:: COLLECTED DATA ::
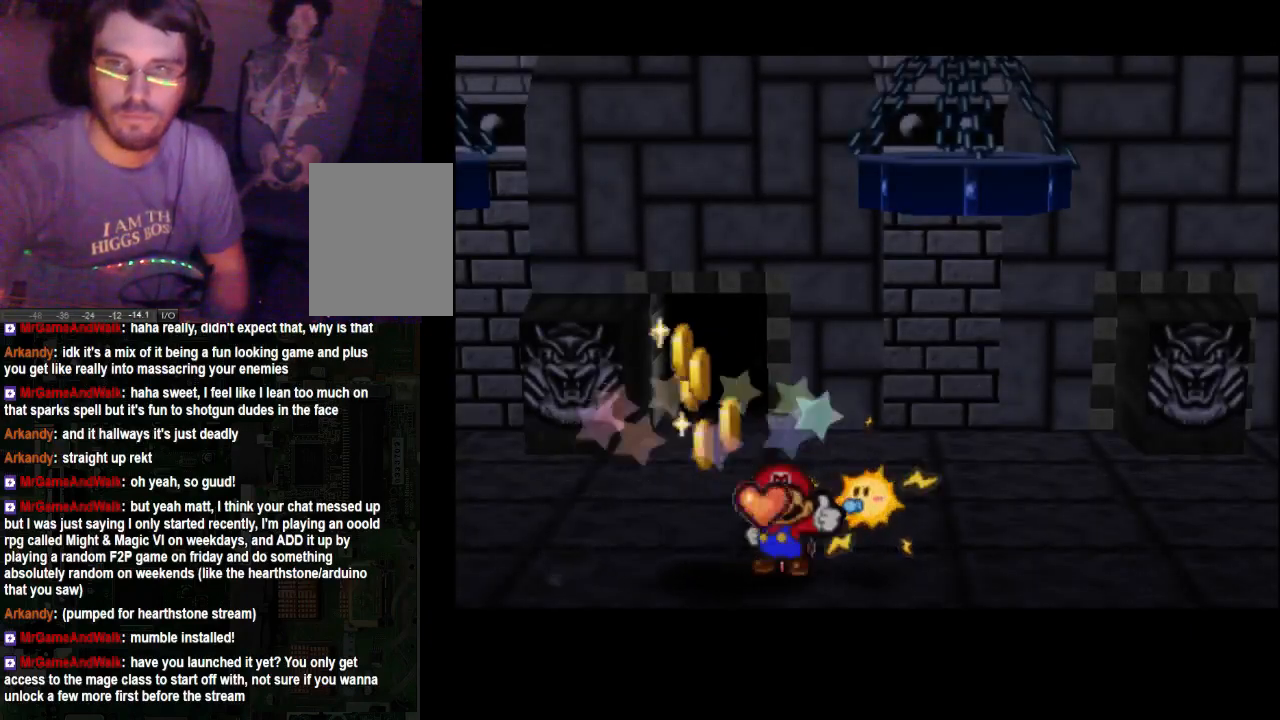
{"buttons": [], "left_stick": "right", "right_stick": "center", "events": [[333, "left_stick", "right"]]}
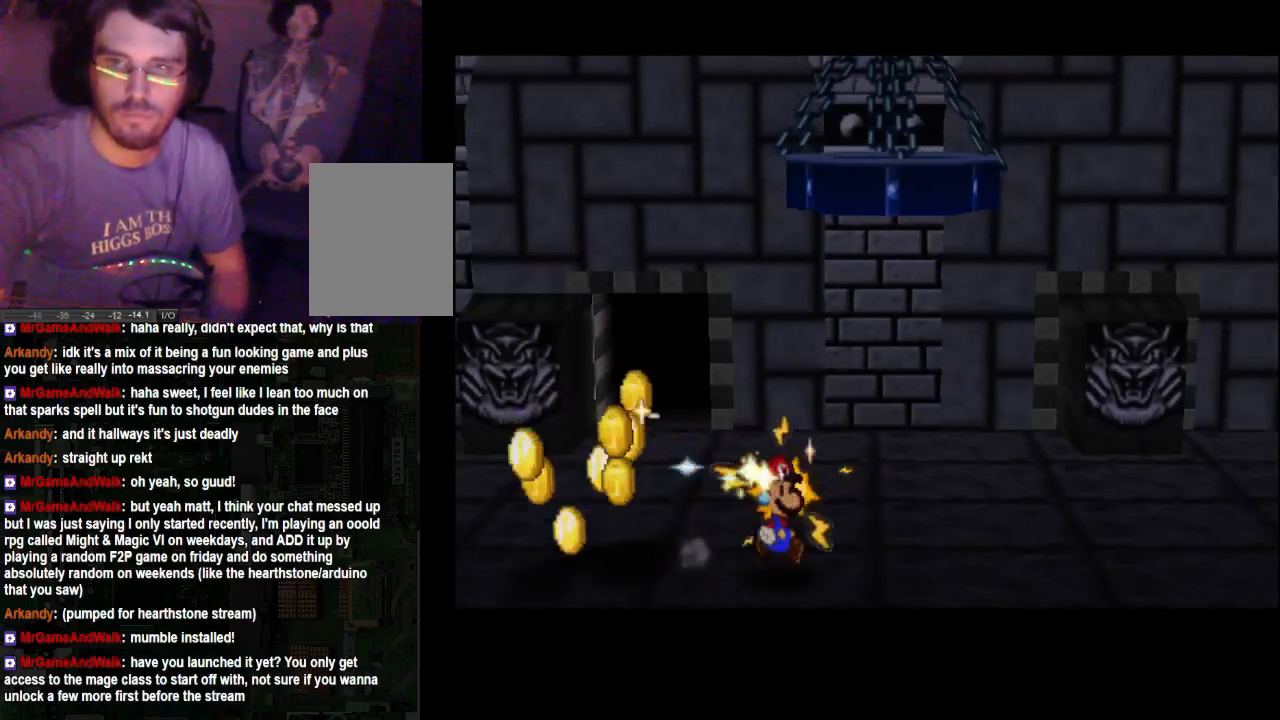
{"buttons": [], "left_stick": "left", "right_stick": "center", "events": [[100, "left_stick", "up"], [200, "left_stick", "up-left"], [333, "left_stick", "left"]]}
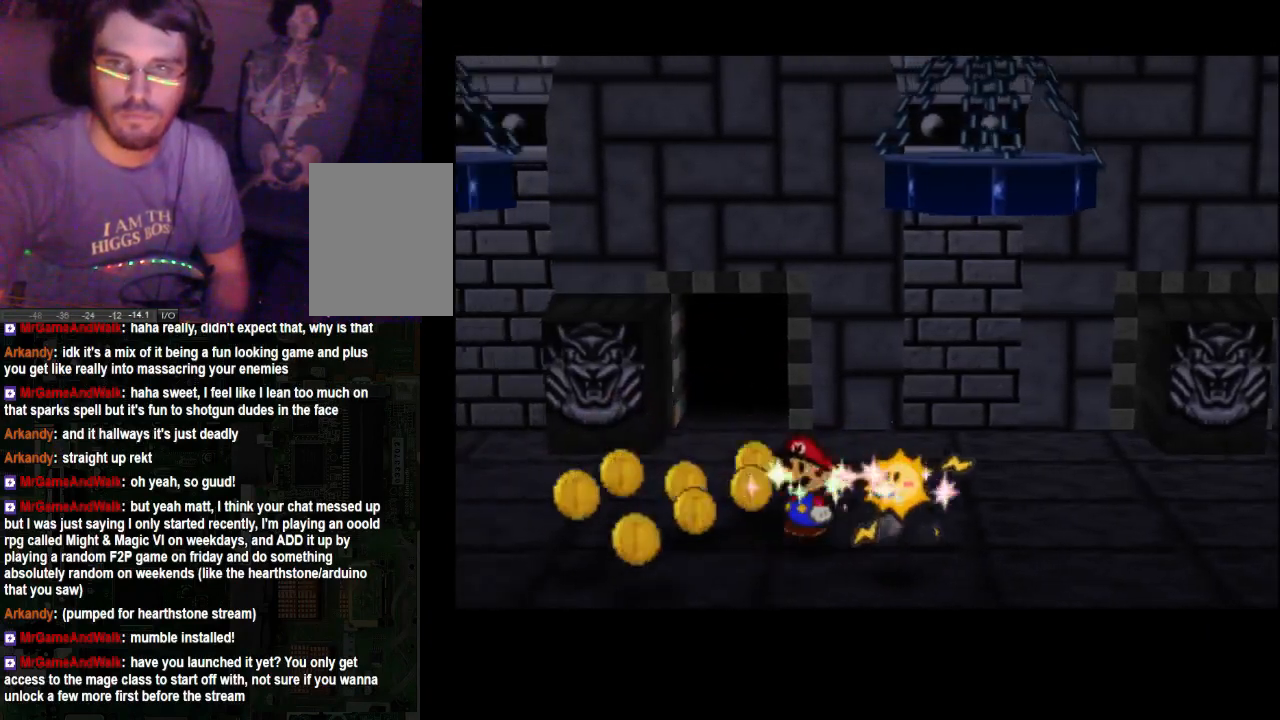
{"buttons": [], "left_stick": "down-left", "right_stick": "center", "events": [[167, "left_stick", "down-left"]]}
:::
## WHAT TO DO:
A verbatim transcript of the material above, with images dropped, is the expected output.

## RESPONSE FOR THIS EXERCISE:
{"buttons": [], "left_stick": "right", "right_stick": "center", "events": [[333, "left_stick", "right"]]}
{"buttons": [], "left_stick": "left", "right_stick": "center", "events": [[100, "left_stick", "up"], [200, "left_stick", "up-left"], [333, "left_stick", "left"]]}
{"buttons": [], "left_stick": "down-left", "right_stick": "center", "events": [[167, "left_stick", "down-left"]]}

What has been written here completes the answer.